The Bone and Sinew of the Land

09/26/2019 - 5:30pm

- Conrad A. Elvehjem Building L140

Presented in partnership with the UW Center for the Humanities, Ana-LIsa Cox presents the long-hidden stories of America’s black pioneers, the frontier they settled, and their fight for the heart of the nation. When black settlers Keziah and Charles Grier started clearing their frontier land in 1818, they couldn’t know that they were part of the nation’s earliest struggle for equality; they were just looking to build a better life. But within a few years, the Griers would become early Underground Railroad conductors, joining with fellow pioneers and other allies to confront the growing tyranny of bondage and injustice.

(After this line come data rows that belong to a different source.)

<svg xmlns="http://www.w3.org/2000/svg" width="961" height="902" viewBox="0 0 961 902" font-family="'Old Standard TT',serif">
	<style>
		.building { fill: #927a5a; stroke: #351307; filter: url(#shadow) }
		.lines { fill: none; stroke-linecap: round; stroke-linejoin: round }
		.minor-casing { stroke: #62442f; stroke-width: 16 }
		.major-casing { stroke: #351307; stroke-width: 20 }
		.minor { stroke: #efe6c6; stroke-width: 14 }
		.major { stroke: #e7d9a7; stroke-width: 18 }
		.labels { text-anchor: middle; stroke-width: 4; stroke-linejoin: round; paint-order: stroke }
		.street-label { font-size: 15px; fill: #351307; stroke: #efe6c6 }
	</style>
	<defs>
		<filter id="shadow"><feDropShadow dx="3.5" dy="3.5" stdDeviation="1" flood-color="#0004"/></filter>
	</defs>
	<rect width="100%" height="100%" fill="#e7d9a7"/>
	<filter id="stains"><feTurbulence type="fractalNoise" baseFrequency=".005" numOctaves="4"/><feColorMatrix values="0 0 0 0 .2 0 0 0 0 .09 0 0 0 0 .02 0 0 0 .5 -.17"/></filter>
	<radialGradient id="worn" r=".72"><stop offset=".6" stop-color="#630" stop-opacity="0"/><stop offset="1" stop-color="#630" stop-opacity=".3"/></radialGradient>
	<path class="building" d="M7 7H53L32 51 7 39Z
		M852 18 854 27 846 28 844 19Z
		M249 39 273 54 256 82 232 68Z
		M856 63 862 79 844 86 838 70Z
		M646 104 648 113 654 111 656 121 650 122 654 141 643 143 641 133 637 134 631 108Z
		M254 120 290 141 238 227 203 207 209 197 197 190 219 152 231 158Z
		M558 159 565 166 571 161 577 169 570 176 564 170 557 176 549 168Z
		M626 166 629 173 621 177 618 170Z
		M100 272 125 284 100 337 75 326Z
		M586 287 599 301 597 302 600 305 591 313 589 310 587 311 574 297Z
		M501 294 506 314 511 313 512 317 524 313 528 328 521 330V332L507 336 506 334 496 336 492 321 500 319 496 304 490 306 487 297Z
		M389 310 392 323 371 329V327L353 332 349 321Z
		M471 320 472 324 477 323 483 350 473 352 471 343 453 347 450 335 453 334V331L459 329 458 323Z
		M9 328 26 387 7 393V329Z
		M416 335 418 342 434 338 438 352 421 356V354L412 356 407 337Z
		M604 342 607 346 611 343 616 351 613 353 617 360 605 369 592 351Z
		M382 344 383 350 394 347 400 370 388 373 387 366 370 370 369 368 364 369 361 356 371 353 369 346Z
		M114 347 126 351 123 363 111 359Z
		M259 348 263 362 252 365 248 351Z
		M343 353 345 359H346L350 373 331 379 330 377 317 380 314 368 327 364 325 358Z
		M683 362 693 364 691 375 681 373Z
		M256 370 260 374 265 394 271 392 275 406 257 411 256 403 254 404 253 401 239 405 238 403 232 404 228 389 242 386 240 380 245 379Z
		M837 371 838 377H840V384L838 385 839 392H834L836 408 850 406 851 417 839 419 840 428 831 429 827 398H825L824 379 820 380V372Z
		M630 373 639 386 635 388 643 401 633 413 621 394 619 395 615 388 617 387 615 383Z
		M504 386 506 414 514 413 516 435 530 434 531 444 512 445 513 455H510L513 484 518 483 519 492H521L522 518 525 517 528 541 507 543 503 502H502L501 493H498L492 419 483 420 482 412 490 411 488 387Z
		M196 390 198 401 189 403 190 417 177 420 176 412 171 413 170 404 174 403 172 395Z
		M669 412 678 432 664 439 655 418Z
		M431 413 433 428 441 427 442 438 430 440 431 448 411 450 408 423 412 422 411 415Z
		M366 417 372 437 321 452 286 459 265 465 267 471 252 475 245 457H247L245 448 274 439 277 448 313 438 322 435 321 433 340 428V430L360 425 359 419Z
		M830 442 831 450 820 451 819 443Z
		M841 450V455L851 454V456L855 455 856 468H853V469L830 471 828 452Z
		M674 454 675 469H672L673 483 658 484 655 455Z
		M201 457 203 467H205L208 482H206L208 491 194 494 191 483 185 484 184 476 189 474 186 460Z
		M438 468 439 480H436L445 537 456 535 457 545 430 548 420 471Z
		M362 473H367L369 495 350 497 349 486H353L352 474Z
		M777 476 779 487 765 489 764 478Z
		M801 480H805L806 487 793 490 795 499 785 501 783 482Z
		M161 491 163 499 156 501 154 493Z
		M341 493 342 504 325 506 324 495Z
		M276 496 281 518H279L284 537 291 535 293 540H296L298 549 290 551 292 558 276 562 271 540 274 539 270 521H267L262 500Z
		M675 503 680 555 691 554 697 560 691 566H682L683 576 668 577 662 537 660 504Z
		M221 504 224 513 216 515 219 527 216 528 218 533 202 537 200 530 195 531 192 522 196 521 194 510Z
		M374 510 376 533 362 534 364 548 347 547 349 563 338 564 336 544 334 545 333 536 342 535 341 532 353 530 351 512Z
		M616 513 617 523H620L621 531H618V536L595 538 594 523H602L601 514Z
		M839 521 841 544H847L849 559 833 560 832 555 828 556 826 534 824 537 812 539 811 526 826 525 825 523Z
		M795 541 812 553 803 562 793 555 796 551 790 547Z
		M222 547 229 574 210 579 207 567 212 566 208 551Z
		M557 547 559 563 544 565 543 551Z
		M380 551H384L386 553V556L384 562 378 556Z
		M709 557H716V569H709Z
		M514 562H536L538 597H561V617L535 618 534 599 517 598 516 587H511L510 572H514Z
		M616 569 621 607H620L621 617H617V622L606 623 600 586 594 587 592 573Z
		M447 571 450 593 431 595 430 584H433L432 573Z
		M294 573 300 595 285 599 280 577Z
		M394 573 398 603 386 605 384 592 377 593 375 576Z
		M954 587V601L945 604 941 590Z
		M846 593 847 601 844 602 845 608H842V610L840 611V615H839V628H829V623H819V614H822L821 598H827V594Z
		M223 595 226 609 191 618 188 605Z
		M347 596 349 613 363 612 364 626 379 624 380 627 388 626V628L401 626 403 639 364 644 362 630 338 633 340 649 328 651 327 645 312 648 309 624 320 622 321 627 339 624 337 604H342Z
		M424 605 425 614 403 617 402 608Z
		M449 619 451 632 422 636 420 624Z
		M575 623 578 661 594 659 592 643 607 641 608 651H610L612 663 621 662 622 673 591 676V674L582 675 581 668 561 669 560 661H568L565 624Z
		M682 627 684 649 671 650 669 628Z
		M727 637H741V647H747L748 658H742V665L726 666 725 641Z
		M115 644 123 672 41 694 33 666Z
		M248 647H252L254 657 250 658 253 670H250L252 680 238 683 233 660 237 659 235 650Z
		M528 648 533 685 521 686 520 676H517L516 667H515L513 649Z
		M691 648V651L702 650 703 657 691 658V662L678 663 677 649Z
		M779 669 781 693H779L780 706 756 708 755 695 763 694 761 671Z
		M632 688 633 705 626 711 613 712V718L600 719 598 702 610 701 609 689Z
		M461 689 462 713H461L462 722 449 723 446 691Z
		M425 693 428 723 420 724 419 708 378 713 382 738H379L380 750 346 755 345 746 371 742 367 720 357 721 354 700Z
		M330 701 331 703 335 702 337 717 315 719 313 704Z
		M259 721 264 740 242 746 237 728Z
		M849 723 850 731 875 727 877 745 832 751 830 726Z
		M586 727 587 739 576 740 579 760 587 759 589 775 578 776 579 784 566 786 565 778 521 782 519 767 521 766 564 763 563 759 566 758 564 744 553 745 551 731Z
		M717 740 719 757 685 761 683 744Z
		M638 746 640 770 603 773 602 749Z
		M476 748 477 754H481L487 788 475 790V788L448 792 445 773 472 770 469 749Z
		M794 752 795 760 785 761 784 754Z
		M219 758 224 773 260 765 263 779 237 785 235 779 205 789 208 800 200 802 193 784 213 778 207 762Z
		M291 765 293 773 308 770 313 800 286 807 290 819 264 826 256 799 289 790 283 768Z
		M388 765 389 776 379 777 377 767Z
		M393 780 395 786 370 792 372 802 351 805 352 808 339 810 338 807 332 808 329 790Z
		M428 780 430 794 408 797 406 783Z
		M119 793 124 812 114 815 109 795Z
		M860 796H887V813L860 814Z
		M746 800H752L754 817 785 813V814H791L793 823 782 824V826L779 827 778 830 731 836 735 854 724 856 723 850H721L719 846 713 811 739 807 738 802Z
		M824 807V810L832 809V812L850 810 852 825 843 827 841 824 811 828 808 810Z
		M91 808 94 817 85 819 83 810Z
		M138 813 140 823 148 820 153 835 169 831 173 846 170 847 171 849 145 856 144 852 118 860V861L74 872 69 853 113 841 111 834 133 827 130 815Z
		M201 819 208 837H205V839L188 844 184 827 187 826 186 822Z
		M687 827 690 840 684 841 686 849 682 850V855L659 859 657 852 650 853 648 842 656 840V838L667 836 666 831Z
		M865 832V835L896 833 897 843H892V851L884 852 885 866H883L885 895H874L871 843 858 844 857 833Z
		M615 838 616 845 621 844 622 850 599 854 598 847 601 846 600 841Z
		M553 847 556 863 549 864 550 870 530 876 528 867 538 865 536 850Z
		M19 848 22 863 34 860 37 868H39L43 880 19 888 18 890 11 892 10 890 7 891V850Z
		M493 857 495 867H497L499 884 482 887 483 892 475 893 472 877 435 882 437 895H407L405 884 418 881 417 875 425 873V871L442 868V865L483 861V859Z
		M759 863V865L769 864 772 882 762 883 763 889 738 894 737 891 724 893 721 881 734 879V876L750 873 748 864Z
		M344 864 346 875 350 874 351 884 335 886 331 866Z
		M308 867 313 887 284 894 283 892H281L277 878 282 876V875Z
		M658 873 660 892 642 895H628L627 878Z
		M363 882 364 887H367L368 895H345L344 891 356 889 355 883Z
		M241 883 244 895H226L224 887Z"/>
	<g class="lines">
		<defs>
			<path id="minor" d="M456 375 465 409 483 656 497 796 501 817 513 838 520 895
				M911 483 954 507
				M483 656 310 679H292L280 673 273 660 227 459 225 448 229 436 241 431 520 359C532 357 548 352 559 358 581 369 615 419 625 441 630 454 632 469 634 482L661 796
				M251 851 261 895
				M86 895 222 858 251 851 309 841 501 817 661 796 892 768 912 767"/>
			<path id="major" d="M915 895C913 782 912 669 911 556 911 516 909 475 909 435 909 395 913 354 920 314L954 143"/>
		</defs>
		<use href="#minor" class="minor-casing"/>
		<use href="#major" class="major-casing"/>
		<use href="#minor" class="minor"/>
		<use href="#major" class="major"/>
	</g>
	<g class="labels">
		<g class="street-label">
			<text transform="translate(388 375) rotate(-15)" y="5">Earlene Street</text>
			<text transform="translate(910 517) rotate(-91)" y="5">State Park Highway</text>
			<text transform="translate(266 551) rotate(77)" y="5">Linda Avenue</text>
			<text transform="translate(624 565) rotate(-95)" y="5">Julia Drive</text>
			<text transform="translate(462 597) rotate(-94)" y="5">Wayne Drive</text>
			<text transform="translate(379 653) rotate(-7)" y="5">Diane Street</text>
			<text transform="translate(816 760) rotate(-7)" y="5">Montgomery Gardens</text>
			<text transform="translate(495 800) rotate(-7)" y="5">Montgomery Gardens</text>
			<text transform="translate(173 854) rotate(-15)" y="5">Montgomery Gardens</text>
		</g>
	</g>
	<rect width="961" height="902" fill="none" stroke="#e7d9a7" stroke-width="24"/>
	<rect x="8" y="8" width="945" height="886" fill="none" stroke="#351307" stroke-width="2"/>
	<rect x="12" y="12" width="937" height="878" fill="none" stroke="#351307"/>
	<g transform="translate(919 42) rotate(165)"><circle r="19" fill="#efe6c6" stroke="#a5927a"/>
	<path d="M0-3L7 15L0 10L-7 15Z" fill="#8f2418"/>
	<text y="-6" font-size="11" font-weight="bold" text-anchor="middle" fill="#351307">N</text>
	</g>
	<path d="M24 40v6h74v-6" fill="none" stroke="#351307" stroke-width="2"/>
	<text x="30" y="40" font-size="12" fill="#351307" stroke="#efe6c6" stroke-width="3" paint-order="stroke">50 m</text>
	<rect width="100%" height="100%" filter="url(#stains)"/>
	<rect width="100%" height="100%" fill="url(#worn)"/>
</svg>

The Bone and Sinew of the Land tells the Griers’ story and the stories of many others like them: the lost history of the nation’s first Great Migration. In building hundreds of settlements on the frontier, these black pioneers were making a stand for equality and freedom. Their new home, the Northwest Territory–the wild region that would become present-day Ohio, Illinois, Indiana, Michigan, and Wisconsin–was the first territory to ban slavery and have equal voting rights for all men. Though forgotten today, in their own time the successes of these pioneers made them the targets of racist backlash. Political and even armed battles soon ensued, tearing apart families and communities long before the Civil War. This groundbreaking work of research reveals America’s forgotten frontier, where these settlers were inspired by the belief that all men are created equal and a brighter future was possible.



Anna-Lisa Cox

About Presenter Anna-Lisa Cox


Anna-Lisa Cox is an award-winning historian of race relations in nineteenth-century America. She is a fellow at Harvard University’s Hutchins Center for African and African American Research, and a recent Research Associate at the Smithsonian’s National Museum of African American History and Culture, where her original research underpinned two exhibits. Cox’s first book, A Stronger Kinship, was awarded the Michigan Notable Book Award and her most recent book, “The Bone and Sinew of the Land”: America’s Forgotten Black Pioneers and The Struggle for Equality was honored by the Smithsonian Magazine as one of the eight best history books of 2018. Booklist praised it for providing “a moving and necessary corrective to pioneer history” while Professor Henry Louis Gates, Jr. described it as “a revelation of primary historical research that is written with the beauty and empathic powers of a novel."